Cartilage May be to Blame for Knee Problems

Got a bum knee? You're not alone. More than 6 million people every year go to see a doctor about their knees.

A substantial portion of those doctor's visits are due not to problems with bones or muscles, but with cartilage. Cartilage injuries can be longstanding and painful, according to C. Thomas Vangsness Jr., associate professor of orthopaedic surgery at USC, but there are new alternatives available to possibly help repair the cartilage and relieve the hurt.

So why the trouble? Part of it has to do with the knee's structure and what it needs to do in daily life: twist, rotate and turn. And it bears almost all of the body's weight as it moves.

The knee's complexity also makes it an easy target for injury. The rounded ends of the tibia (the long, bottom bone of the leg) and the femur (the strong top bone of the thigh) are covered with a 3-millimeter-thick layer of articular cartilage to keep the knee moving smoothly. But this tissue can be damaged through an accident or ordinary wear-and-tear.

Damage can range from a slim crack to a craggy fracture, from a rough abraded area to a torn flap. Those with such damage generally suffer from pain, locking, clicking and swelling in the knee. This damaging condition often progresses with increasing pain if left untreated.

Surgeons have used arthroscopic surgery to help such patients for some time. They put an arthroscope, a tiny lens connected to a camera on a thin tube, through a 2-to3-millimeter incision in the skin into the knee to visualize and trim away areas of torn cartilage inside the knee, relieving pain. But the problem is this: cartilage does not grow back on its own, and the area is left vulnerable.

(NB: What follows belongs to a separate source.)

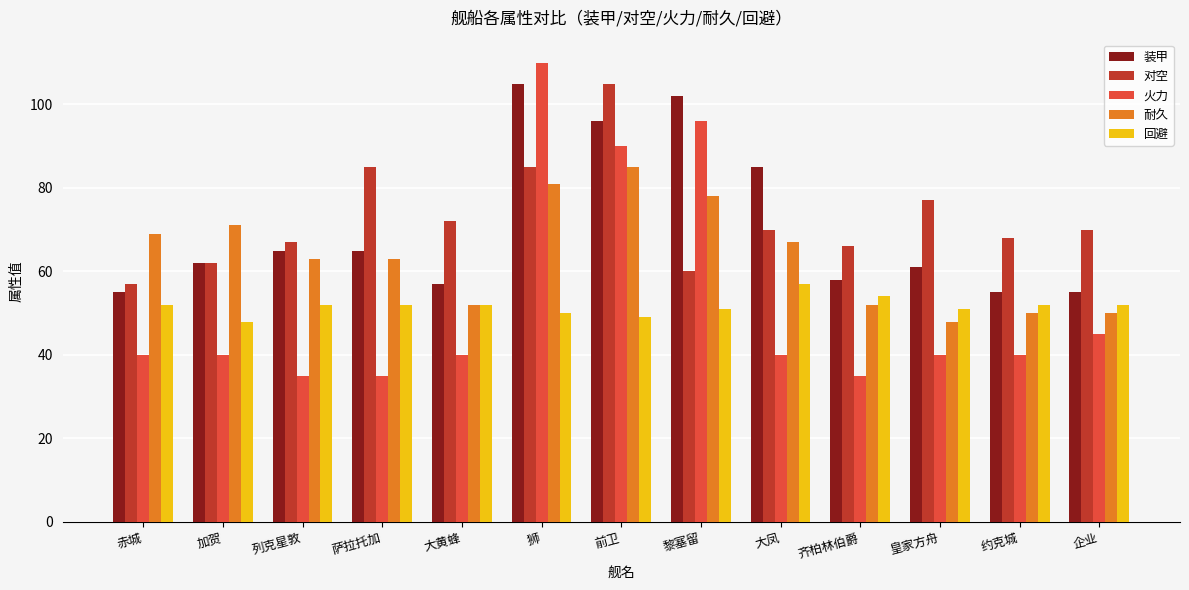

What is the difference between the maximum and minimum values in the 火力 series?

75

Now surgeons can remove a bit of the patient's own existing localized cartilage and use it to grow millions of new cloned cartilage cells in the laboratory. Then they insert these cells back into the knee. Called Carticel™, the system of articular chondrocyte implantation has proven very effective for patients with localized cartilage damage at the end of the femur.

Surgeons also use another procedure, called an osteochondral autograft, for small cartilage lesions. It works like this: A surgeon bores out a small plug of a patient's own bone and cartilage from one area of the knee, and then transfers and inserts it into the damaged area.

In the future, doctors may be able to introduce substances into the body that get the cartilage to grow back on its own. "Everyone is trying to work on research with growth factors," Vangsness said. "But it's many years away."